Bei Ford sind meine Favoriten am Samstag eher Greg Biffle und Carl Edwards als Matt Kenseth und Kasey Kahne. Biffle bringt drei Top5s aus den letzten vier Starts mit und kam in den vergangenen beiden Bristol-Rennen jeweils auf Rang vier ins Ziel. Edwards hat seit sechs Rennen eine Top7-Serie auf dem Papier und mag bekanntlich die Beton-Ovale, während es bei Kenseth in Michigan erst das erste Top10-Resultat nach neun Rennen zu vermelden gab. Auch Kahne schwächelt weiterhin, hat aber mit Red Bull und Hendrick eh eine zu rosige Zukunft vor sich, um sich jetzt noch über Richard Petty Motorsports aufzuregen.

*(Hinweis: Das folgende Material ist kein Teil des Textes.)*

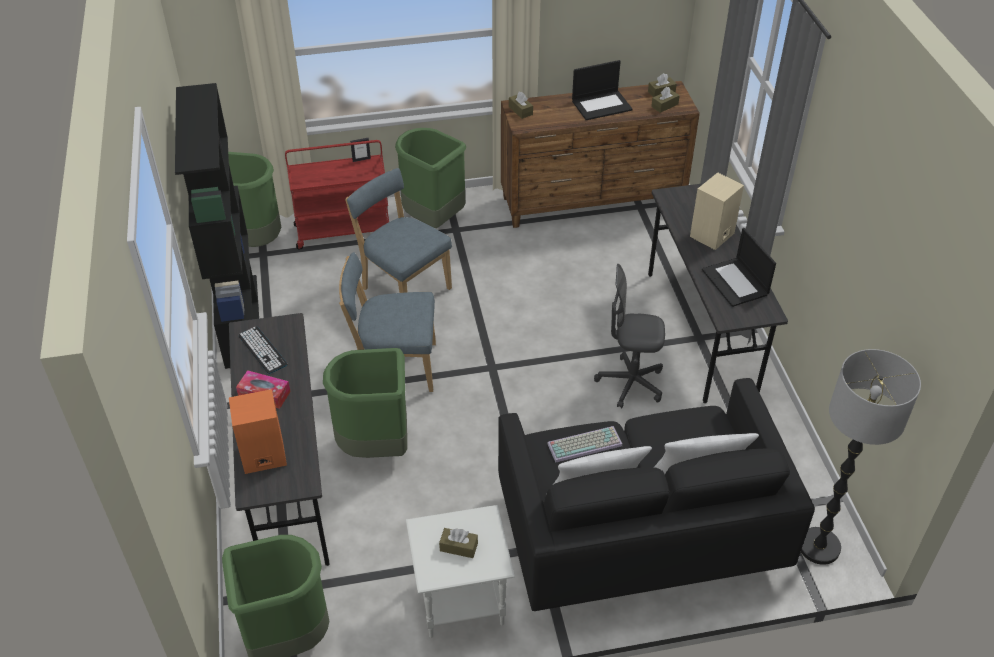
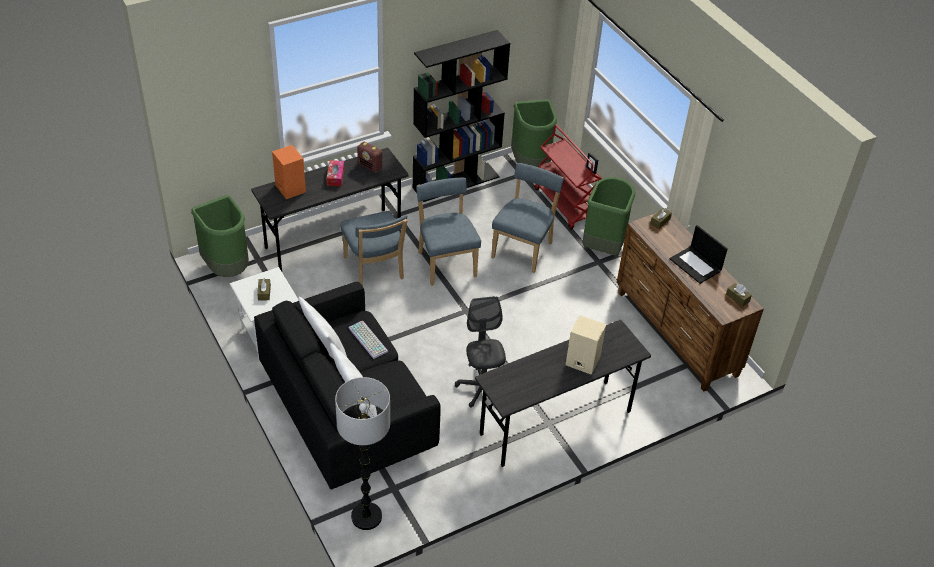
camera: 70 degrees right, 0 degrees up
(262, 350) = (370, 166): keyboard -> radio
(376, 447) = (374, 270): green trash can -> blue chair
(664, 105) = (719, 302): brown tissue box -> none
(736, 282) = (532, 381): laptop -> none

Auf Kurt Busch als einzigen konkurrenzfähigen Dodge-Piloten sollte man aber auch achten, denn in Bristol fuhr er in den letzten Jahren immer mal wieder um den Sieg mit. Der dritte Platz aus dem Frühling spricht für seine Stärke. Generell kann man erkennen, dass die blaue #2 in der einen Woche um den Sieg mitfährt und auch vereinzelt Rennen gewinnt, nur um dann sieben Tage später wieder im Mittelmaß zu versinken. Dem Team fehlt zurzeit die nötige Konstanz, um einen weiteren Cup-Titel zu gewinnen, eine Chase-Teilnahme ist dagegen wie in fast jedem Jahr aber ziemlich sicher. Als Geheimtipp habe ich noch Marcos Ambrose auf Lager, dem die Strecke extrem zu liegen scheint. In seinen ersten beiden Bristol-Auftritten fuhr er auf Anhieb einen zehnten und einen dritten Platz heraus. Das Frühlingsrennen endete für ihn nach dem „big one“ leider schlagartig, nachdem er sich zuvor auf Rang neun qualifizieren konnte. Mal schauen, was der Australier an diesem Wochenende zeigen kann.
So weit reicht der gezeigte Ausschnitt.